Potential-flow models for channelled two-dimensional premixed flames around near-circular obstacles

TL;DR

This paper develops potential-flow models for two-dimensional premixed flames in channels with obstacles, capturing complex phenomena like steady fronts, wrinkles, flash-backs, and pulsating flows through numerical solutions of integro-differential equations.

Contribution

It introduces a regularised generalisation of Frankel's equation using conformal maps and Green's functions for flames near obstacles, advancing modeling capabilities.

Findings

Numerical solutions show steady, wrinkled, and pulsating flame fronts.

The model captures noise-induced phenomena and flash-back events.

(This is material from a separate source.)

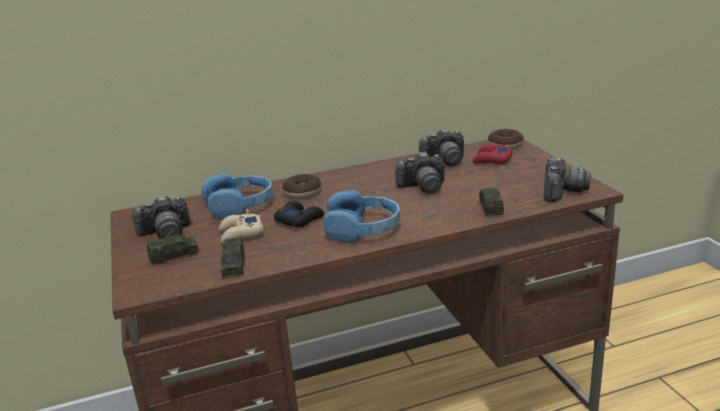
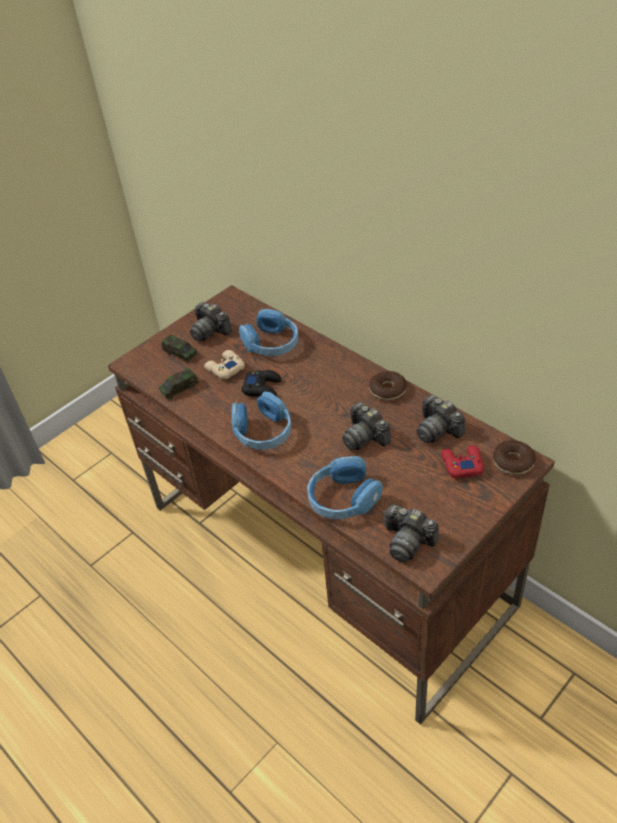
camera: 65 degrees right, 20 degrees up
(302, 192) = (313, 366): donut -> donut (387, 390)
(491, 208) = (343, 498): toy car -> blue headphones
(561, 191) = (407, 541): camera -> camera turned 45 degrees clockwise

New mathematical formulations enable detailed physical insights.

Abstract

The dynamics of two-dimensional thin premixed flames is addressed in the framework of mathematical models where the flow field on either side of the front is piecewise incompressible and vorticity-free. Flames confined in channels with asymptotically-straight impenetrable walls are considered. Beside a few free propagations along straight channels, attention is focused on flames propagating against high-speed flows and positioned near a round central obstacle, or near two symmetric bumps protruding inward. Combining conformal maps and Green's functions, a regularised generalisation of Frankel's integro-differential equation for the instantaneous front shape in each configuration is derived, and solved numerically. This produces a variety of real looking phenomena: steady fronts (symmetric or not), noise-induced sub-wrinkles, flash-back events and breathing fronts in pulsating flows. Perspectives and open mathematical/physical problems are finally evoked.